REPUBLIKA.CO.ID, Oleh: Priyantono Oemar
Lahan yang ditinggalkan itu ditumbuhi gulma. Biasanya, setelah 2-3 tahun ditinggalkan karena tradisi ladang berpindah, lahan bergulma itu akan diolah lagi. Mereka percaya, dengan berpindah ladang, ladang yang sudah dipakai sebelumnya akan disuburkan kembali oleh alam.
Rupanya, di antara berbagai jenis gulma itu, ada serai wangi. Lantas dibudidayakanlah gulma yang memiliki nilai ekonomi itu. “Tanamnya mudah, panennya mudah, produksinya juga mudah. Untuk olah minyak cukup ambil daunnya saja,” ujar Beyum Antonela Beru, salah satu koordinator penanaman serai wangi di Distrik Mare, Kabupaten Maybrat, Papua Barat.
Maka, lahan-lahan kosong yang ditinggalkan untuk 2-3 tahun itu kemudian ditanami serai wangi.
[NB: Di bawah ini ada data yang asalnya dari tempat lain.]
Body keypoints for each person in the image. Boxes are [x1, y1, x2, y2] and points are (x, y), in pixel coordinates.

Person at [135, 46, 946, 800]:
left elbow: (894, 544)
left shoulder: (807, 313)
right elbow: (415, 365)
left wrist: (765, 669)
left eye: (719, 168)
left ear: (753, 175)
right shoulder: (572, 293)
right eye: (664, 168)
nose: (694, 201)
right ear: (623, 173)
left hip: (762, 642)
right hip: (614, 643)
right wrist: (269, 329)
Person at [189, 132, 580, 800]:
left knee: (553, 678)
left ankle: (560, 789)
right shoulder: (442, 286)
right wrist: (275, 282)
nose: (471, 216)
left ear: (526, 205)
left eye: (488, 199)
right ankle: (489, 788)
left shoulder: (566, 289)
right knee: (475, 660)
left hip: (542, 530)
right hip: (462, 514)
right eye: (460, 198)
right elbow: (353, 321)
Ada enam penanam di Kampung Kombif, lima penanam di Kampung Bakrabi, tiga penanam di Kampung Suswa, dua penanam di Kampung Nafase, dua penanam di Kampung Seya, dan satu penanam di Kampung Malios.
“Kami sedang menyiapkan rumah produksi dan pembersihan lahan produksi seluas lima hektare di Kampung Kombif, dua hektare di Kampung Bakrabi, dan dua hektare di Kampung Suswa,” ungkap Beyum.
Di Kampung Kombif tinggal 21 keluarga dengan 93 jiwa. Dari 21 keluarga itu, ada empat keluarga yang tinggal di rumah belum layak huni. Pekerjaan mereka adalah bertani dan berburu untuk keperluan konsumsi sehari-hari.